Among the strengths of the study are the large sample size, and the use of a reproducible and valid FFQ in terms of specific food items and nutrients.[20, 21] We were able to adjust for major recognized risk factors for colorectal cancer, as well as for total energy intake, and the study has generated results on other colorectal cancer risk factors that were in line with other investigations,[19, 37] providing reassurance that major biases were not operating.

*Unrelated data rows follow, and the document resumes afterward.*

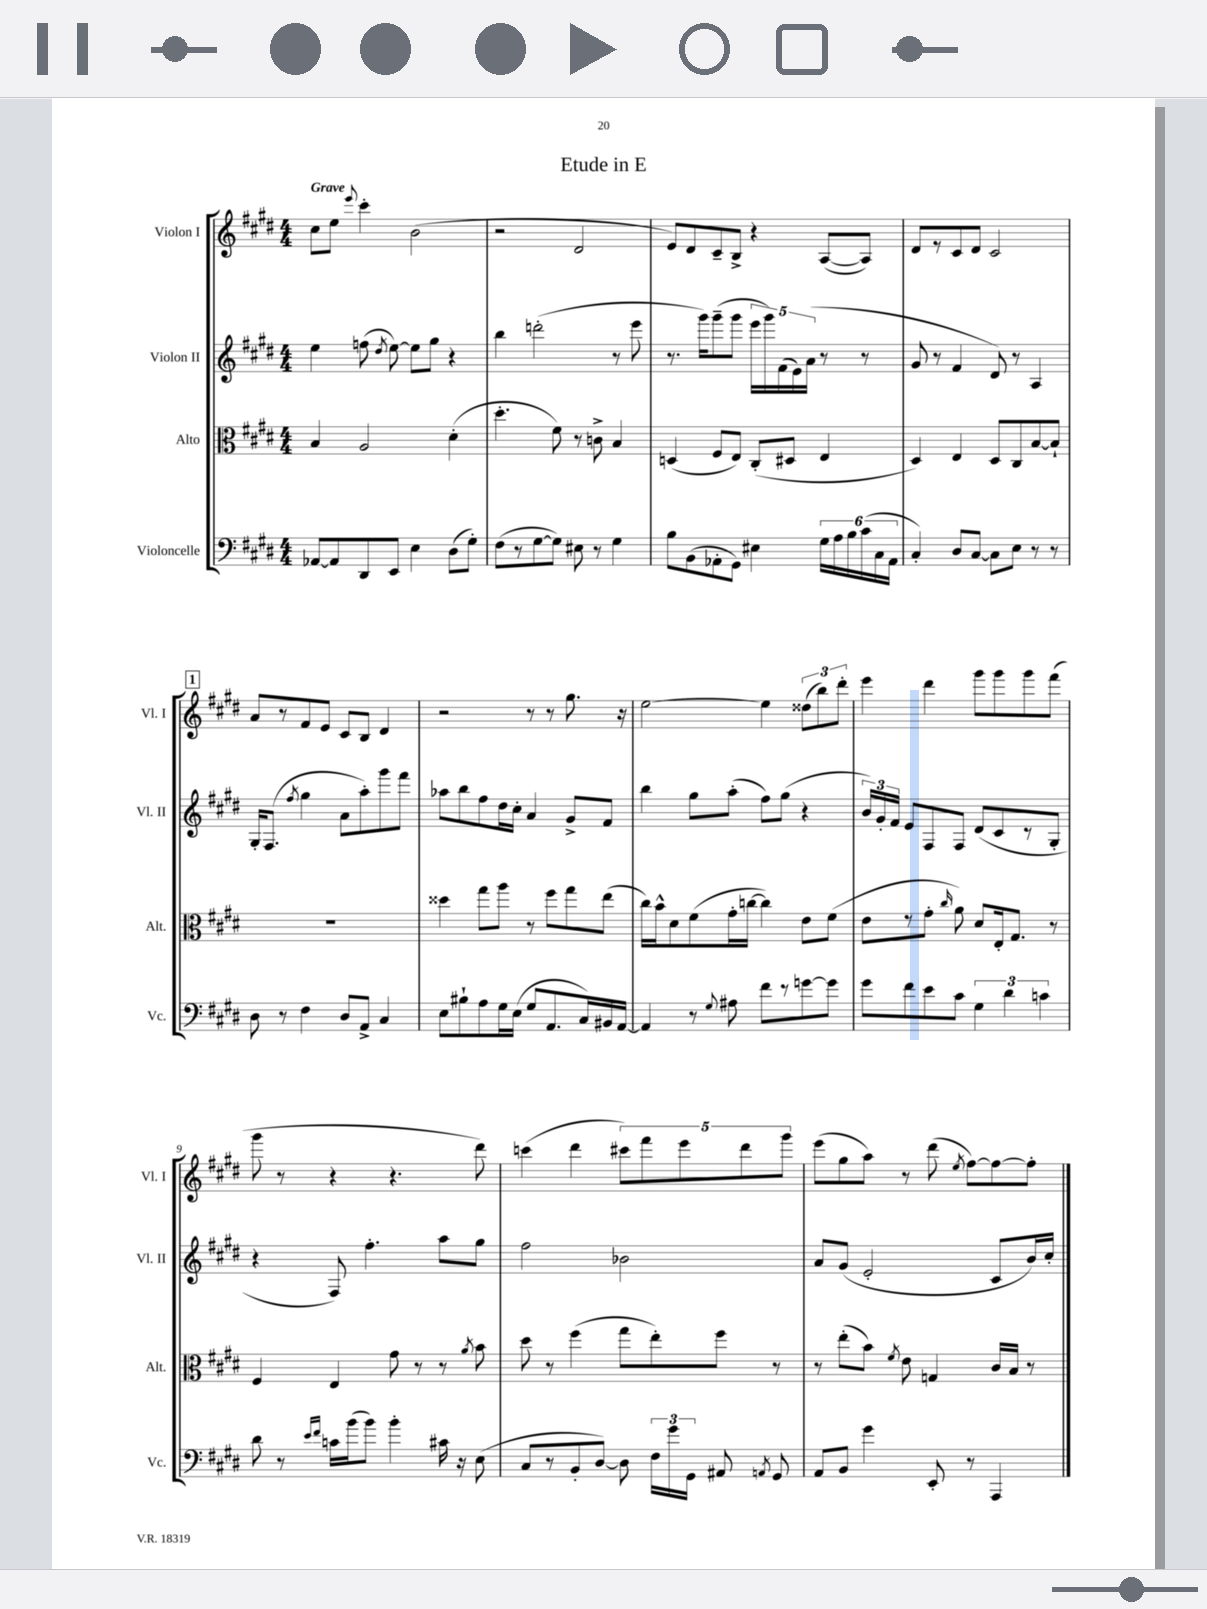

**kern	**kern	**kern	**kern
*staff4	*staff3	*staff2	*staff1
*clefF4	*clefC3	*clefG2	*clefG2
*k[f#c#g#d#]	*k[f#c#g#d#]	*k[f#c#g#d#]	*k[f#c#g#d#]
*M4/4	*M4/4	*M4/4	*M4/4
[8AA-	4B	4ee	8cc#
8AA-]	.	.	8ee
.	.	.	8qqeee
8DD#	2A	(8ff	4ccc#'
.	.	8qdd#	.
8EE	.	[8ee)	.
4E	.	8ee]	(2b
.	.	8gg#	.
(8D#	(4d#'	4r	.
8G#')	.	.	.
=	=	=	=
(8F#	4.dd#'	4bb	2r
8r	.	.	.
[8G#	.	(2ddd'	.
8G#])	8f#)	.	.
8E#	8r	.	2d#
8r	8c^	.	.
4G#	4B	8r	.
.	.	8eee	.
=	=	=	=
8B	(4D	8.r	8e)
(8BB	.	.	8d#
.	.	16ggg#)	.
8AA-'	8F#	(8ggg#~	8c#~
8GG#)	8E)	8ggg#	8B^
4E#	(8C#'	20eee	4r
.	.	20ggg#)	.
.	.	(20f#	.
.	8D#	.	.
.	.	20e)	.
.	.	(20a	.
24G#	4E	8r	([8A
24A	.	.	.
24B	.	.	.
(24c#	.	8r	8A])
24C#	.	.	.
24AA-	.	.	.
=	=	=	=
4C#')	4D#)	8g#	8d#
.	.	8r	8r
8D#	4E	4f#	8c#
[8C#	.	.	8d#
8C#]	8D#	8d#)	2c#
8E	8C#	8r	.
8r	[8B	4A	.
8r	8B`]	.	.
=	=	=	=
8D#	1r	16G#'	8a
.	.	(8.F#	.
8r	.	.	8r
.	.	8qff#	.
4F#	.	4gg#	8f#
.	.	.	8e
8D#	.	8a	8c#
8AA^	.	8aa')	8B
4C#	.	8ggg#	4d#
.	.	8fff#	.
=	=	=	=
8E	4dd##	8aa-	2r
8B#`	.	8bb	.
8A	8gg#	8ff#	.
16G#	8aa	16dd#	.
(16E	.	16cc#'	.
8G#	8r	4a	8r
8.AA	8ff#	.	8r
.	8gg#	8g#^	8.gg#
16C#)	.	.	.
16BB#	(8ee	8f#	.
[16AA	.	.	16r
=	=	=	=
4AA]	16cc#)	4bb	[2ee
.	16b^^	.	.
.	8d#	.	.
8r	(8f#	8gg#	.
8qqG#	.	.	.
8A#	16g#'	(8aa'	.
.	[16cc	.	.
8f#	4cc])	8ff#)	4ee]
8r	.	(8gg#	.
[8g	8e	4r	(12dd##
.	.	.	12bb)
8g]	(8f#	.	.
.	.	.	12ddd#'
=	=	=	=
8g#	8e	24b)	4eee
.	.	24g#'	.
.	.	24f#	.
8f#	8r	8e	.
8e	8g#'	8F#	4ddd#
.	16qqcc#	.	.
8c#	8a)	8F#	.
6G#	8d#	(8d#	8ggg#
.	16E'	8c#	8ggg#
6d#	.	.	.
.	8.G#	.	.
.	.	8r	8ggg#
6c	.	.	.
.	8r	8G#'	(8fff#
=	=	=	=
8d#	4F#	4r	8ggg#
8r	.	.	8r
16qqe	.	.	.
16qqf#	.	.	.
16c	4E	8F#)	4r
(16b	.	.	.
8b)	.	4.ff#'	.
4b'	8g#	.	4.r
.	8r	.	.
16c#	8r	8aa	.
16r	.	.	.
.	8qa	.	.
(8E	8b	8gg#	8ddd#)
=	=	=	=
8C#	8dd#	2ff#	(4ccc
8r	8r	.	.
8BB'	(4ff#	.	4ddd#
[8D#)	.	.	.
8D#]	8gg#	2b-	10ccc#)
.	.	.	10fff#
24F#	8ee')	.	.
24g#	.	.	.
.	.	.	10eee
24GG#	.	.	.
8AA#	8ff#	.	.
.	.	.	10ddd#
8qAA	.	.	.
8GG#	8r	.	.
.	.	.	10ggg#
=	=	=	=
8AA	8r	8a	(8eee
8BB	(8ee'	(8g#	8gg#
4g#	8b)	2e'	8aa)
.	8qf#	.	.
.	8e	.	8r
8EE'	4G	.	(8ddd#
.	.	.	8qee
8r	.	.	[8ff#)
4AAA	16c#	8c#	8ff#_
.	16B	.	.
.	8r	16b)	8ff#']
.	.	16cc#'	.
==	==	==	==
*-	*-	*-	*-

In previous investigations,[27, 28, 38] we found significant inverse associations between various micronutrients and flavonoids and colorectal cancer risk. Adjustment for flavonoids and particularly anthocyanidins reduced the strength of the inverse relations between TAC and colorectal cancer risk, but the high correlation between TAC and anthocyanidin intake made the models difficult to interpret. Anthocyanidins are poorly absorbed antioxidants. This suggests that not absorbed antioxidants may contribute to the protective effect, but the data were too limited for any additional inference. Likewise, although TAC assays may not adequately reflect antioxidant activity in vivo because the bioavailability of antioxidants is highly variable, TAC may exert important local activity in the gastrointestinal tract.
This is to our knowledge the first report from a case–control study indicating consistent inverse relations between dietary TAC and colorectal cancer. Further studies, also based on plasma TAC assessments, are needed to provide stronger evidence on the role of antioxidants on the risk of colorectal and other digestive tract cancers.